Todos os limites criados pelo arcabouço viraram enganação. A lista de gastos classificados como “exceções” e retirados dos cálculos das metas prometidas pelo governo só faz crescer. Nos quatro anos de mandato, as despesas excluídas do compromisso fiscal superarão R$ 170 bilhões, como mostrou reportagem do GLOBO. Somente no ano que vem, quase R$ 90 bilhões deverão ser considerados exceção, de acordo com projeções da Instituição Fiscal Independente (IFI), ligada ao Senado. As despesas fora da regra fiscal entre 2024 e 2026 equivalem ao gasto com o Bolsa Família ao longo de 12 meses.
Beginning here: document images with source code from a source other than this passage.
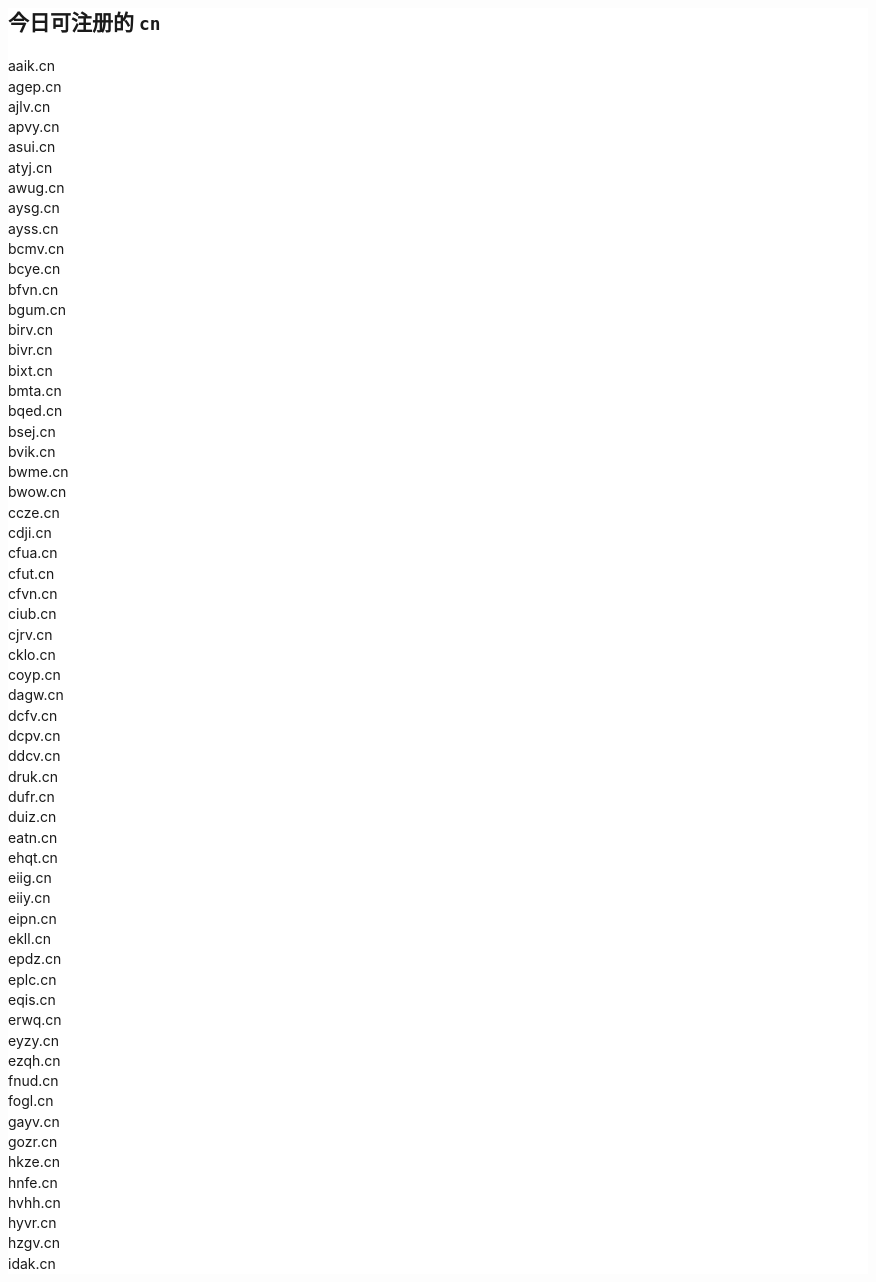 
## 今日可注册的 `cn`
>
aaik.cn   
agep.cn   
ajlv.cn   
apvy.cn   
asui.cn   
atyj.cn   
awug.cn   
aysg.cn   
ayss.cn   
bcmv.cn   
bcye.cn   
bfvn.cn   
bgum.cn   
birv.cn   
bivr.cn   
bixt.cn   
bmta.cn   
bqed.cn   
bsej.cn   
bvik.cn   
bwme.cn   
bwow.cn   
ccze.cn   
cdji.cn   
cfua.cn   
cfut.cn   
cfvn.cn   
ciub.cn   
cjrv.cn   
cklo.cn   
coyp.cn   
dagw.cn   
dcfv.cn   
dcpv.cn   
ddcv.cn   
druk.cn   
dufr.cn   
duiz.cn   
eatn.cn   
ehqt.cn   
eiig.cn   
eiiy.cn   
eipn.cn   
ekll.cn   
epdz.cn   
eplc.cn   
eqis.cn   
erwq.cn   
eyzy.cn   
ezqh.cn   
fnud.cn   
fogl.cn   
gayv.cn   
gozr.cn   
hkze.cn   
hnfe.cn   
hvhh.cn   
hyvr.cn   
hzgv.cn   
idak.cn   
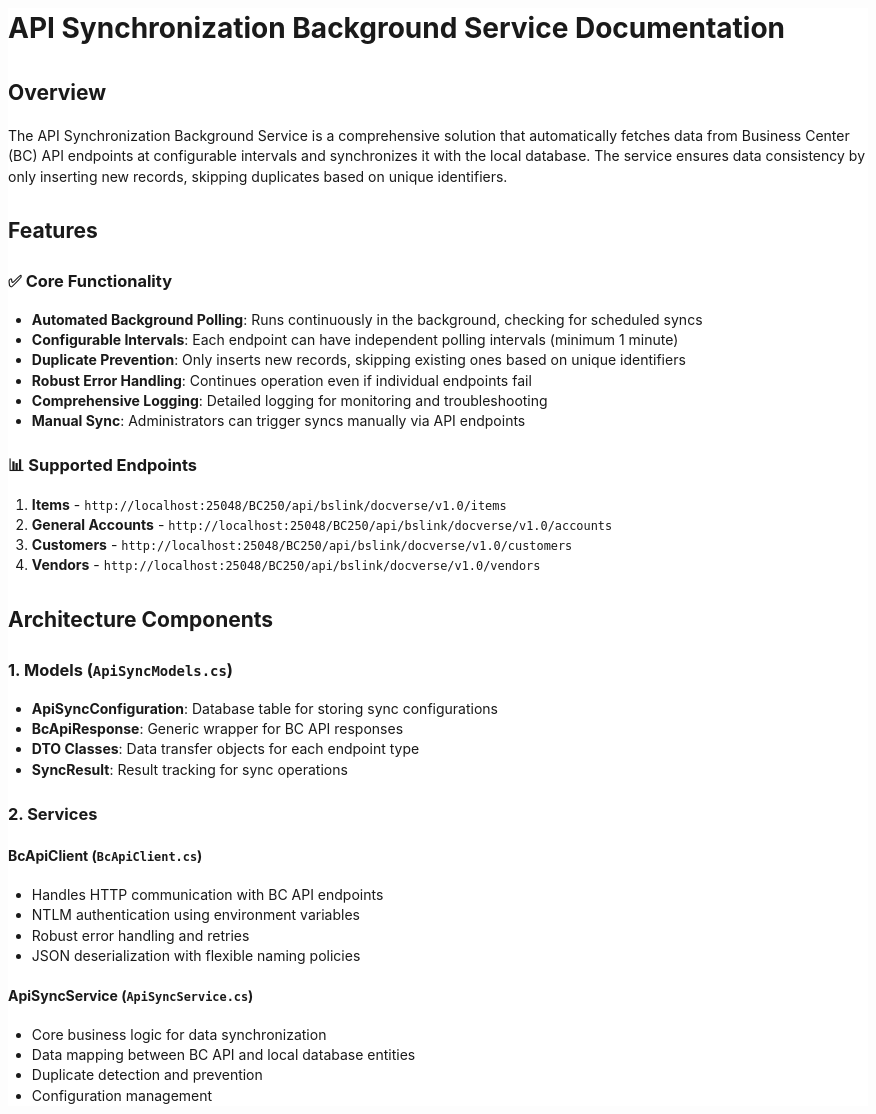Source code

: # API Synchronization Background Service Documentation

## Overview
The API Synchronization Background Service is a comprehensive solution that automatically fetches data from Business Center (BC) API endpoints at configurable intervals and synchronizes it with the local database. The service ensures data consistency by only inserting new records, skipping duplicates based on unique identifiers.

## Features

### ✅ Core Functionality
- **Automated Background Polling**: Runs continuously in the background, checking for scheduled syncs
- **Configurable Intervals**: Each endpoint can have independent polling intervals (minimum 1 minute)
- **Duplicate Prevention**: Only inserts new records, skipping existing ones based on unique identifiers
- **Robust Error Handling**: Continues operation even if individual endpoints fail
- **Comprehensive Logging**: Detailed logging for monitoring and troubleshooting
- **Manual Sync**: Administrators can trigger syncs manually via API endpoints

### 📊 Supported Endpoints
1. **Items** - `http://localhost:25048/BC250/api/bslink/docverse/v1.0/items`
2. **General Accounts** - `http://localhost:25048/BC250/api/bslink/docverse/v1.0/accounts`
3. **Customers** - `http://localhost:25048/BC250/api/bslink/docverse/v1.0/customers`
4. **Vendors** - `http://localhost:25048/BC250/api/bslink/docverse/v1.0/vendors`

## Architecture Components

### 1. Models (`ApiSyncModels.cs`)
- **ApiSyncConfiguration**: Database table for storing sync configurations
- **BcApiResponse<T>**: Generic wrapper for BC API responses
- **DTO Classes**: Data transfer objects for each endpoint type
- **SyncResult**: Result tracking for sync operations

### 2. Services

#### **BcApiClient** (`BcApiClient.cs`)
- Handles HTTP communication with BC API endpoints
- NTLM authentication using environment variables
- Robust error handling and retries
- JSON deserialization with flexible naming policies

#### **ApiSyncService** (`ApiSyncService.cs`)
- Core business logic for data synchronization
- Data mapping between BC API and local database entities
- Duplicate detection and prevention
- Configuration management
Como mostram os números, não há como o governo recuperar qualquer credibilidade com tal situação.
Pode até ser razoável retirar do cálculo das metas um evento extraordinário, como a enchente catastrófica no Rio Grande do Sul em 2024. Uma calamidade pública daquela proporção demandou ajuda econômica emergencial e vultosa, e o governo deduziu gastos de R$ 29,1 bilhões destinados ao estado no ano passado. Mas é ridículo usar o mesmo argumento para outras exceções. É o caso dos R$ 5 bilhões de investimentos de estatais no Programa de Aceleração do Crescimento (PAC) em 2024. Ou dos R$ 3,3 bilhões separados para ressarcir as vítimas das fraudes do INSS, que também viraram exceção depois de autorização do Supremo Tribunal Federal. Ou ainda de gastos temporários com saúde e educação estimados em R$ 1,5 bilhão que o Congresso também tenta tirar do arcabouço. Não há o menor critério. “Na época da aprovação do projeto que excepcionalizou R$ 5 bilhões de gastos com Defesa [em outubro deste ano], dissemos que poderia abrir precedente perigoso. De fato, está se confirmando”, disse ao GLOBO Alexandre Seijas, diretor da IFI.
Na formulação do arcabouço, o governo inovou ao estabelecer um intervalo de tolerância para as metas. Em caso de choques inesperados, o objetivo anual seria considerado cumprido mesmo que o resultado final ficasse dentro de um limite equivalente a 0,25 ponto percentual do PIB para mais ou para menos. Todos sabem o que o governo fez a partir de então. Esqueceu o centro, passou a mirar somente o piso e, a cada sobressalto, foi engrossando a lista de exceções. O resultado? No papel, o governo é um fiel cumpridor das regras. Na realidade, a dívida não para de crescer. Não custa lembrar: dívidas públicas cada vez mais altas inibem investimentos e reduzem o potencial de crescimento econômico ao longo do tempo, com todos os efeitos negativos decorrentes disso — sobretudo na área social.